A popular part of the “festa” is the Roman Catholic mass and procession. It’s reminiscent of a tradition in which various towns in Italy hold “festas” honoring their individual patron saints, said John Andreozzi, the festa’s board president. Townspeople parade a statue of their patron saint down the streets, pinning money to it. Fireworks, games and entertainment follow. Especially in the past, “it was the social event of the year,” Andreozzi said, adding, “That’s what our “festa” is modeled after,” in some ways.
Also, all kinds of fare from Italian restaurants will be available. That includes cannoli, lasagna, Juicy Luigi, shrimp scampi-on-a-stick, wood-fired pizza, gelato, and more.
Italians in Minnesota
Andreozzi will talk about Italians in Minnesota. He has authored two books about Italians in Minnesota, Milwaukee and Cumberland, Wis., and his hometown, Lackawanna, N.Y.
Today, 2.3 percent of Minnesota’s population is of Italian descent, according to U.S. Census data from 2010, he said. That amounts to about 124,000 people.
In the late 1800s, the Iron Range saw an influx of Italian immigrants who came for mining jobs.
In the metro area, at one time four areas known as Little Italy could be found in St. Paul and Minneapolis. In northeast Minneapolis, Italian Americans later moved to Columbia Heights, St. Anthony, Fridley and other cities.

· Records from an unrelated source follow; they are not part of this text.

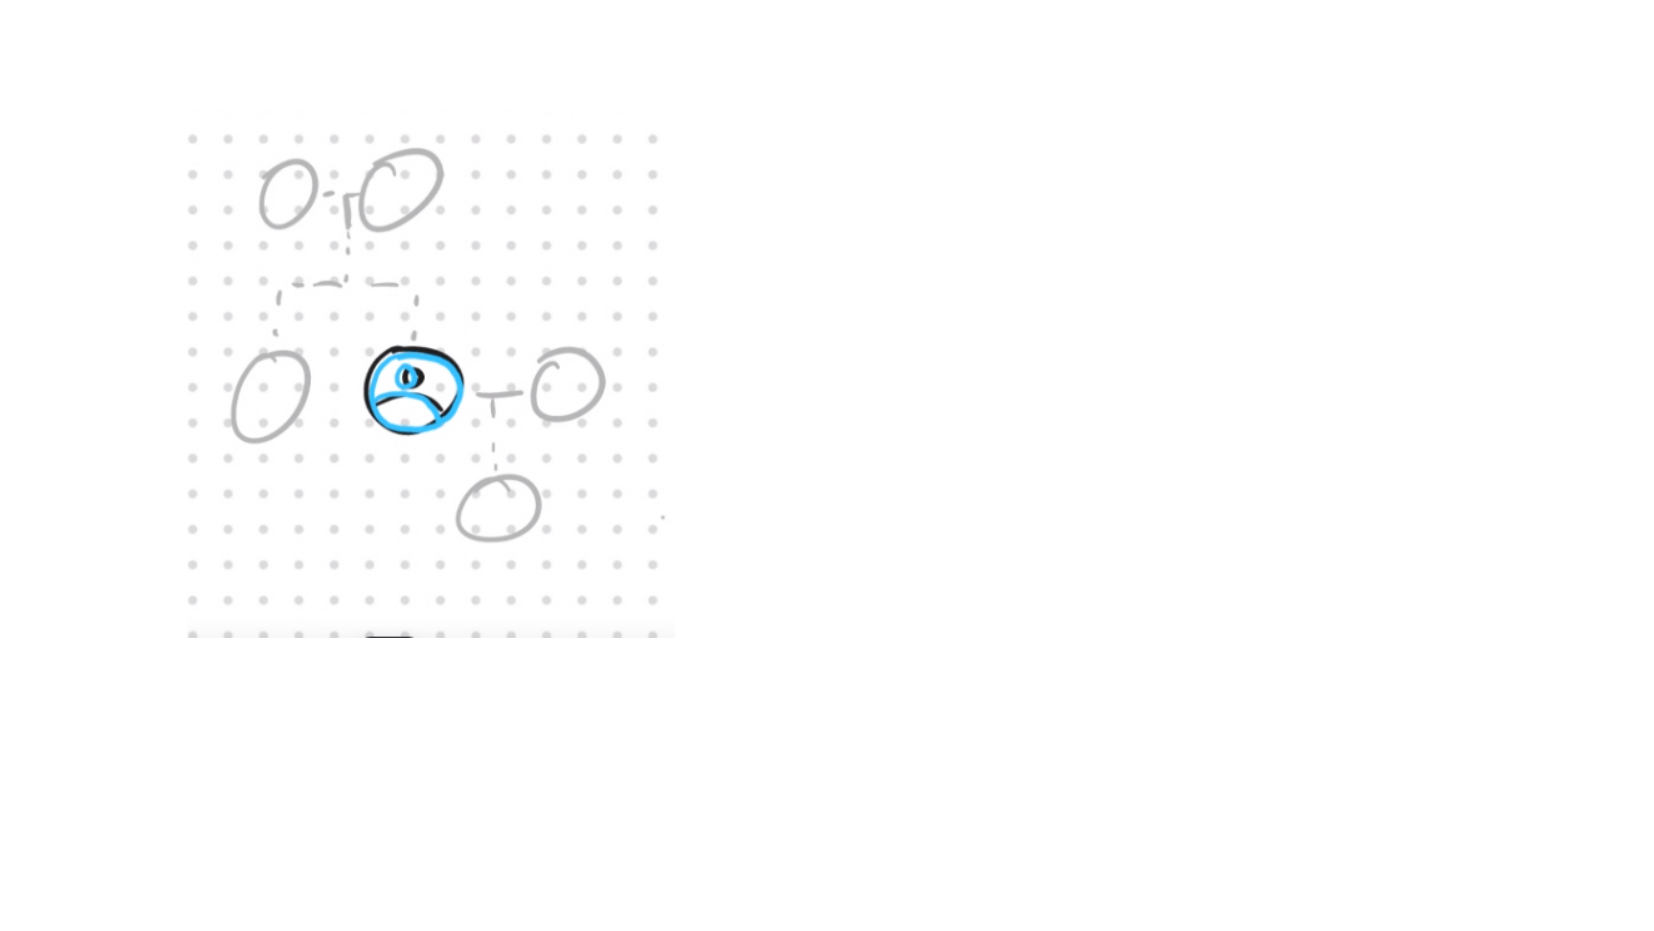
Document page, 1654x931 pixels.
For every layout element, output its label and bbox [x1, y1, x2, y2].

picture [187, 109, 675, 638]
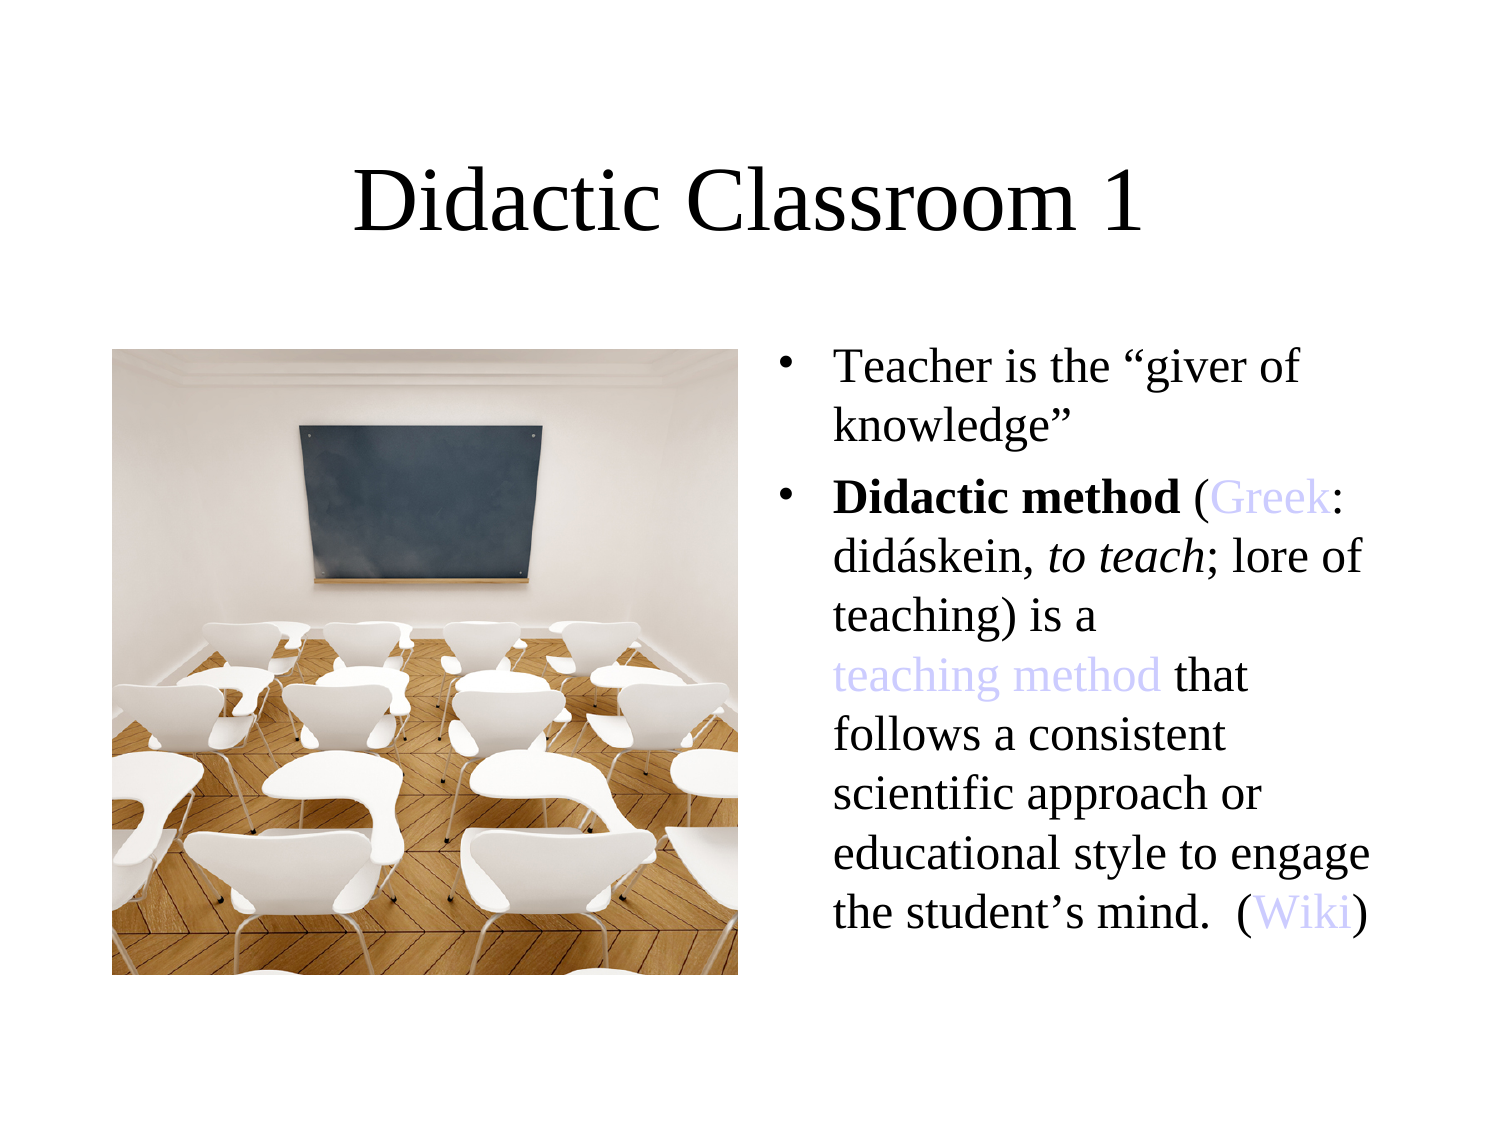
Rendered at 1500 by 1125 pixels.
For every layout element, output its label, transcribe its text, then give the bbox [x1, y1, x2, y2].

list Teacher is the “giver of knowledge” Didactic method (Greek: didáskein, to teach; lore of teaching) is a teaching method that follows a consistent scientific approach or educational style to engage the student’s mind. (Wiki) [762, 324, 1388, 1000]
picture [112, 349, 738, 976]
title Didactic Classroom 1 [112, 99, 1388, 288]
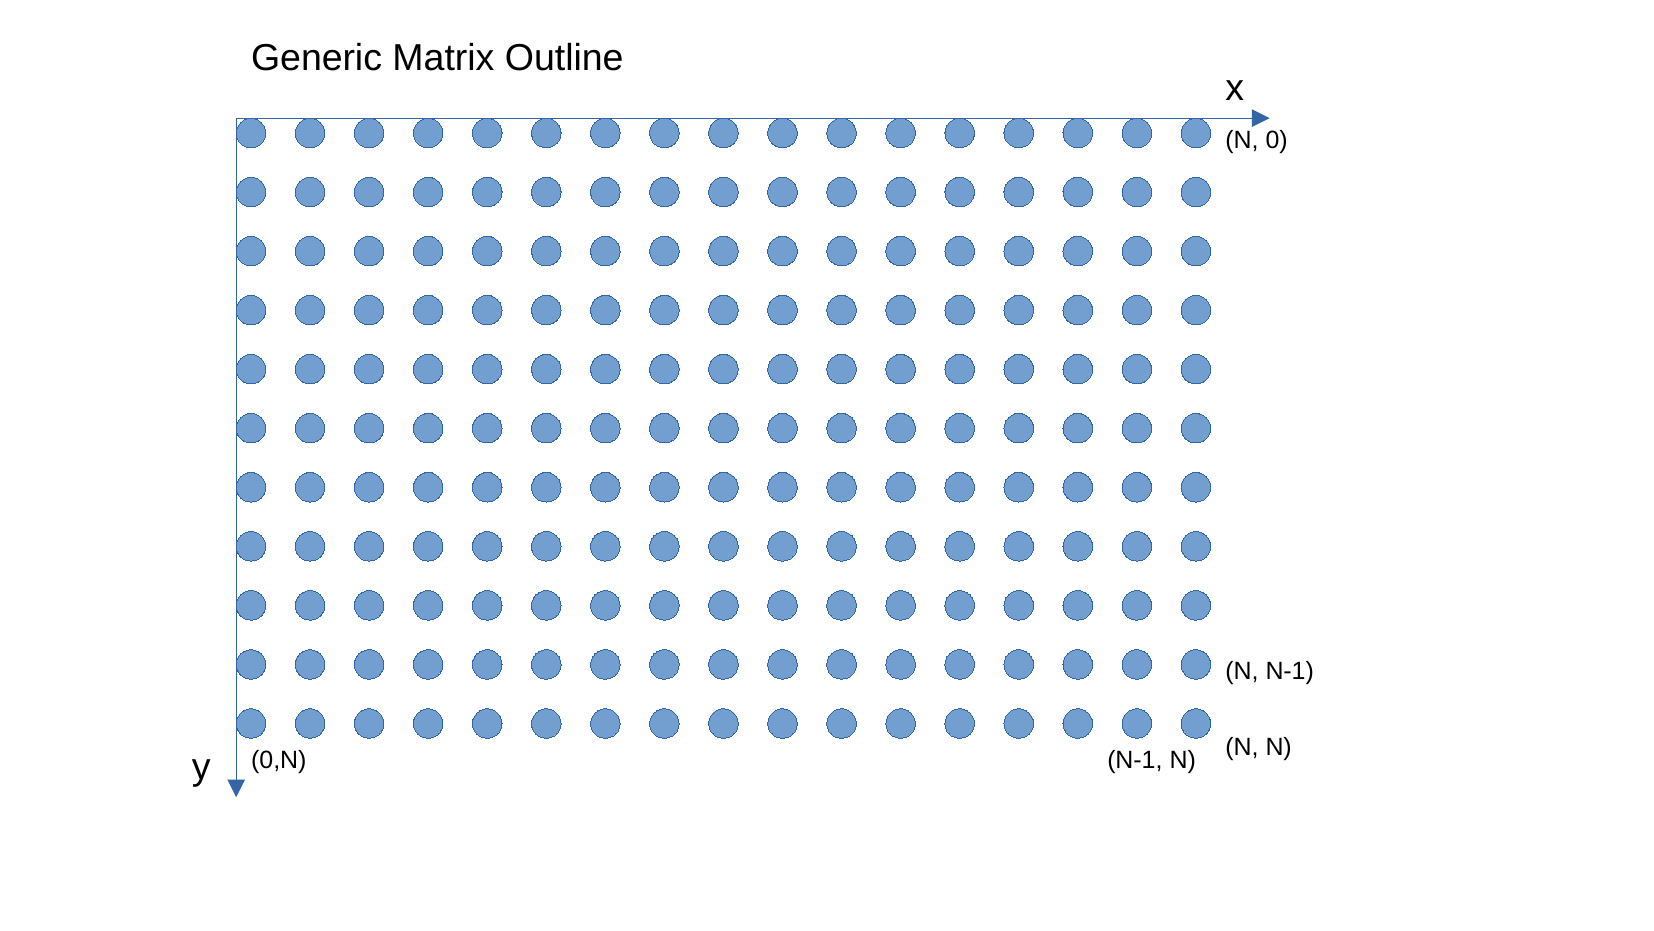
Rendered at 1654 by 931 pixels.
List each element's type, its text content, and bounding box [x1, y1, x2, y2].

text_box [295, 177, 325, 207]
text_box [413, 472, 443, 503]
text_box [1062, 236, 1093, 266]
text_box [590, 236, 621, 266]
text_box [590, 472, 621, 503]
text_box [590, 295, 621, 325]
text_box [413, 295, 443, 325]
text_box [472, 236, 503, 266]
text_box [1181, 354, 1211, 384]
text_box [295, 708, 325, 738]
text_box [649, 649, 680, 680]
text_box [1181, 649, 1210, 680]
text_box [944, 413, 975, 443]
text_box [826, 118, 857, 148]
text_box [590, 649, 621, 680]
text_box [649, 472, 680, 503]
text_box [708, 649, 739, 680]
text_box [236, 236, 266, 266]
text_box [944, 177, 975, 207]
text_box [649, 708, 680, 739]
text_box [354, 413, 384, 443]
text_box (N-1, N) [1092, 738, 1241, 782]
text_box [1003, 118, 1034, 148]
text_box [531, 177, 562, 207]
text_box [1003, 649, 1034, 680]
text_box (0,N) [236, 738, 325, 782]
text_box [590, 531, 621, 562]
text_box [236, 708, 266, 738]
text_box [885, 118, 916, 148]
text_box [649, 531, 680, 562]
text_box [767, 295, 798, 325]
text_box [1003, 531, 1034, 562]
text_box [1122, 177, 1152, 207]
text_box [354, 590, 384, 621]
text_box [236, 472, 266, 503]
text_box [472, 590, 503, 621]
text_box [531, 118, 562, 148]
text_box [649, 590, 680, 621]
text_box Generic Matrix Outline [236, 29, 650, 89]
text_box [413, 118, 443, 148]
text_box [1122, 531, 1152, 562]
text_box [944, 295, 975, 325]
text_box [767, 236, 798, 266]
text_box [1003, 354, 1034, 384]
text_box [295, 472, 325, 503]
text_box [1122, 649, 1152, 680]
text_box [413, 354, 443, 384]
text_box [1122, 354, 1152, 384]
text_box [531, 649, 562, 680]
text_box [1003, 708, 1034, 739]
text_box [1003, 295, 1034, 325]
text_box [708, 295, 739, 325]
text_box [590, 413, 621, 443]
text_box [590, 354, 621, 384]
text_box [885, 236, 916, 266]
text_box [531, 295, 562, 325]
text_box [236, 649, 266, 680]
text_box [708, 354, 739, 384]
text_box [826, 708, 857, 739]
text_box [295, 590, 325, 621]
text_box x [1210, 59, 1270, 116]
text_box [295, 295, 325, 325]
text_box [295, 531, 325, 562]
text_box [354, 472, 384, 503]
text_box [472, 531, 503, 562]
text_box [472, 472, 503, 503]
text_box [708, 413, 739, 443]
text_box [767, 413, 798, 443]
text_box [1181, 708, 1211, 738]
text_box [767, 590, 798, 621]
text_box [1181, 177, 1211, 207]
text_box [236, 590, 266, 621]
text_box [944, 590, 975, 621]
text_box [767, 177, 798, 207]
text_box [649, 354, 680, 384]
text_box [236, 177, 266, 207]
text_box [236, 118, 266, 148]
text_box [885, 590, 916, 621]
text_box [354, 236, 384, 266]
text_box [590, 118, 621, 148]
text_box [531, 590, 562, 621]
text_box [885, 413, 916, 443]
text_box [354, 177, 384, 207]
text_box [413, 649, 443, 680]
text_box [590, 708, 621, 739]
text_box [472, 413, 503, 443]
text_box [295, 354, 325, 384]
text_box [413, 708, 443, 739]
text_box [826, 354, 857, 384]
text_box [236, 413, 266, 443]
text_box [944, 118, 975, 148]
text_box [295, 118, 325, 148]
text_box [295, 649, 325, 680]
text_box [649, 413, 680, 443]
text_box [708, 531, 739, 562]
text_box [531, 413, 562, 443]
text_box [1062, 354, 1093, 384]
text_box [472, 177, 503, 207]
text_box [885, 295, 916, 325]
text_box [1062, 708, 1093, 739]
text_box [767, 708, 798, 739]
text_box [1181, 531, 1211, 562]
text_box [826, 413, 857, 443]
text_box [472, 708, 503, 739]
text_box [1122, 295, 1152, 325]
text_box [1062, 177, 1093, 207]
text_box y [177, 738, 237, 796]
text_box [413, 413, 443, 443]
text_box [1062, 413, 1093, 443]
text_box [708, 472, 739, 503]
text_box [236, 354, 266, 384]
text_box [354, 649, 384, 680]
text_box [354, 295, 384, 325]
text_box [767, 649, 798, 680]
text_box (N, N) [1210, 724, 1329, 768]
text_box [354, 708, 384, 739]
text_box [1003, 413, 1034, 443]
text_box [531, 531, 562, 562]
text_box [885, 177, 916, 207]
text_box [1062, 295, 1093, 325]
text_box [767, 472, 798, 503]
text_box [1181, 590, 1211, 621]
text_box [1181, 472, 1211, 503]
text_box [1122, 413, 1152, 443]
text_box [413, 590, 443, 621]
text_box (N, N-1) [1210, 649, 1359, 693]
text_box [708, 177, 739, 207]
text_box [295, 236, 325, 266]
text_box [885, 531, 916, 562]
text_box [708, 708, 739, 739]
text_box [826, 295, 857, 325]
text_box [826, 177, 857, 207]
text_box [649, 295, 680, 325]
text_box [413, 236, 443, 266]
text_box [295, 413, 325, 443]
text_box [885, 472, 916, 503]
text_box [1181, 295, 1211, 325]
text_box [1181, 236, 1211, 266]
text_box (N, 0) [1210, 118, 1329, 161]
text_box [885, 649, 916, 680]
text_box [236, 531, 266, 562]
text_box [826, 590, 857, 621]
text_box [885, 354, 916, 384]
text_box [826, 531, 857, 562]
text_box [944, 354, 975, 384]
text_box [767, 118, 798, 148]
text_box [826, 649, 857, 680]
text_box [1062, 118, 1093, 148]
text_box [472, 118, 503, 148]
text_box [944, 708, 975, 739]
text_box [590, 590, 621, 621]
text_box [1003, 472, 1034, 503]
text_box [708, 236, 739, 266]
text_box [1122, 236, 1152, 266]
text_box [413, 531, 443, 562]
text_box [708, 118, 739, 148]
text_box [472, 295, 503, 325]
text_box [1122, 118, 1152, 148]
text_box [767, 531, 798, 562]
text_box [649, 118, 680, 148]
text_box [236, 295, 266, 325]
text_box [708, 590, 739, 621]
text_box [1003, 177, 1034, 207]
text_box [649, 177, 680, 207]
text_box [1062, 531, 1093, 562]
text_box [944, 649, 975, 680]
text_box [1181, 413, 1211, 443]
text_box [531, 354, 562, 384]
text_box [531, 236, 562, 266]
text_box [590, 177, 621, 207]
text_box [1122, 708, 1152, 738]
text_box [1003, 590, 1034, 621]
text_box [1062, 472, 1093, 503]
text_box [413, 177, 443, 207]
text_box [354, 118, 384, 148]
text_box [1122, 590, 1152, 621]
text_box [354, 354, 384, 384]
text_box [944, 236, 975, 266]
text_box [354, 531, 384, 562]
text_box [944, 472, 975, 503]
text_box [826, 472, 857, 503]
text_box [944, 531, 975, 562]
text_box [1181, 118, 1210, 148]
text_box [885, 708, 916, 739]
text_box [1062, 649, 1093, 680]
text_box [531, 472, 562, 503]
text_box [1122, 472, 1152, 503]
text_box [649, 236, 680, 266]
text_box [531, 708, 562, 739]
text_box [767, 354, 798, 384]
text_box [472, 649, 503, 680]
text_box [1062, 590, 1093, 621]
text_box [472, 354, 503, 384]
text_box [826, 236, 857, 266]
text_box [1003, 236, 1034, 266]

A similar pattern took place across the Mississippi River, Andreozzi said.
In one of the heritage tents at this weekend’s festival, a map will show where Italians lived in northeast Minneapolis, house by house, between 1900 and 1930. People can also look at U.S. Census data listing Italian families in the Twin Cities in 1930. Separately, a map of Italy will pinpoint these families’ origins. “If you know your roots, you know who you are and where you’re going,” Andreozzi said.
The display also has artifacts, such as railroad equipment. It alludes to the fact that many Italian Americans worked on the railroad’s section gangs. Every spring, hundreds of Italians could be seen at St. Paul railroad stations, saying their farewells. They’d be gone for months. It was a rough living.
Andreozzi will also talk about assimilation, how identity and culture has changed through the years. In the early 20th century, the attitude was “100 percent Americanism,” he said; immigrants were supposed to “melt in” with the American population. Andreozzi himself never learned Italian at home even though his parents were fluent. They “thought people would look down on us,” he added.
That view changed after World War II. People took pride in their traditions. Around 200 Italian organizations could be found statewide, a number now down to 13.
All in all, the festival is a chance to “see people from the old neighborhood. You have to experience it to see that chemistry,” said Bova, who got involved when Pat Mancini of Mancini’s Char House & Lounge in St. Paul asked him to compile a list of Italian eateries around the state. It was Mancini’s vision to create the festival, he said. “Hopefully, people come and have fun and learn something about the Italian culture, too.”